The way these tangled rules worked was made explicit in a rant by the DUP’s Jim Wells in which he told Ms. Lo: “The Alliance Party votes will count for nothing in an hour’s time, because, when a Petition of Concern is tabled, the votes from the middle, non-aligned parties do not count. It is entirely a headcount of Nationalists and Unionists.”
Thus, Orange and Green parties are privileged over class-based parties like People Before Profit and cross-community liberal parties such as Alliance and the Greens. Thus, the pattern of politics which preserves Orange-Green hegemony and marginalises those who fail to fit into either category is reinforced.
Campaign for real equality
This is not to say that the Petition of Concern is the main source of sectarianism. But it symbolises and gives formal recognition to Orange versus Green as the defining line of demarcation in Northern politics.

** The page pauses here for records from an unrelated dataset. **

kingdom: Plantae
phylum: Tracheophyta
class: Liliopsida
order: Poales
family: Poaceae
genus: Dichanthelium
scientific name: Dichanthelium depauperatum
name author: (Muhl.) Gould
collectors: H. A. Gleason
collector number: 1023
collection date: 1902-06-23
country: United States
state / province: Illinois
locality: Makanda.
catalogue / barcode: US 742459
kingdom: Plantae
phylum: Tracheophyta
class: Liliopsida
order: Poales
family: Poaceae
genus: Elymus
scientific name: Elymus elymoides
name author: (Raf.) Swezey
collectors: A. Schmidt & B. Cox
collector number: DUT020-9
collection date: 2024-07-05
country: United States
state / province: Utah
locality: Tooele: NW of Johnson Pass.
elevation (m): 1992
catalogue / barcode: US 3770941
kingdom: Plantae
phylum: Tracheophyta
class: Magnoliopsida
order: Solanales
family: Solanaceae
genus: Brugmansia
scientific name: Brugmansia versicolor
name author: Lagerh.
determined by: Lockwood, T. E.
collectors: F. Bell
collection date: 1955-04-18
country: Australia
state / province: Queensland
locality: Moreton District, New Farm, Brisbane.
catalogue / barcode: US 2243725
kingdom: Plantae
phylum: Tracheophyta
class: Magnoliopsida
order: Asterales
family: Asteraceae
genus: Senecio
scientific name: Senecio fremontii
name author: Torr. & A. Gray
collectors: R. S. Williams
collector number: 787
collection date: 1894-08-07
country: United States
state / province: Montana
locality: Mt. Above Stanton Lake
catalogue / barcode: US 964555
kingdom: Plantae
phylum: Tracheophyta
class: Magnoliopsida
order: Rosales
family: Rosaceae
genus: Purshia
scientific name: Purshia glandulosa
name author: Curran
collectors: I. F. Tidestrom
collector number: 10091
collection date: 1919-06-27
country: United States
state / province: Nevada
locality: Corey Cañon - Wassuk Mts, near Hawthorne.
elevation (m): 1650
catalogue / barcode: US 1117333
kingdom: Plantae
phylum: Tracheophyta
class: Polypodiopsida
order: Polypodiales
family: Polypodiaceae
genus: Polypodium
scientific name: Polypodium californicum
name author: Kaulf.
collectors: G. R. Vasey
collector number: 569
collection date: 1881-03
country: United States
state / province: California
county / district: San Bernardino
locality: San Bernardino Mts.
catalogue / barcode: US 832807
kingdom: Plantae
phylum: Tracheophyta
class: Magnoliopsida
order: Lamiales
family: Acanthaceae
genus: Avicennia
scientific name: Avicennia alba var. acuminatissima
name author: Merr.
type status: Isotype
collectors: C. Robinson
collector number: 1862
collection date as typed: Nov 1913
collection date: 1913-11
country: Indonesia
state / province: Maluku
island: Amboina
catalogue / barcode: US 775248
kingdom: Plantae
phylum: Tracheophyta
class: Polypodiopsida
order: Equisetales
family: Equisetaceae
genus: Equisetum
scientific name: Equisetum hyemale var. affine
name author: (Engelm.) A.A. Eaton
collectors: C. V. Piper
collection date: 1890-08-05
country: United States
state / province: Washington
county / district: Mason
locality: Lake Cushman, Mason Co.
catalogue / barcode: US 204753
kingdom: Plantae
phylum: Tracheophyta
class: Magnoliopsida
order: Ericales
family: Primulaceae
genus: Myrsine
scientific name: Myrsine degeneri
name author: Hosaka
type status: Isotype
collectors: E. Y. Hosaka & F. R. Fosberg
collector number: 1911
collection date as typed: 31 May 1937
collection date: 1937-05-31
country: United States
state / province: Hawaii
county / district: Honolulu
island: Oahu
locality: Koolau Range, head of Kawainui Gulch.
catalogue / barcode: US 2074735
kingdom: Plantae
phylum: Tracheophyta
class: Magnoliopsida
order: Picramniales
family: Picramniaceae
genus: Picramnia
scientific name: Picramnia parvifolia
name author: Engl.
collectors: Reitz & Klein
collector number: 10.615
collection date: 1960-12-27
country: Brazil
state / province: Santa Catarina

The campaigns for equal marriage and a woman’s right to choose, as well as economic demands which reflect class rather than community interests, are the key to winning any meaningful transformation of society.
It also follows that these campaigns, if they are to effect radical change generally, must be linked to the fight against cuts, for trades union rights and for a shift in resources from the rich to the poor.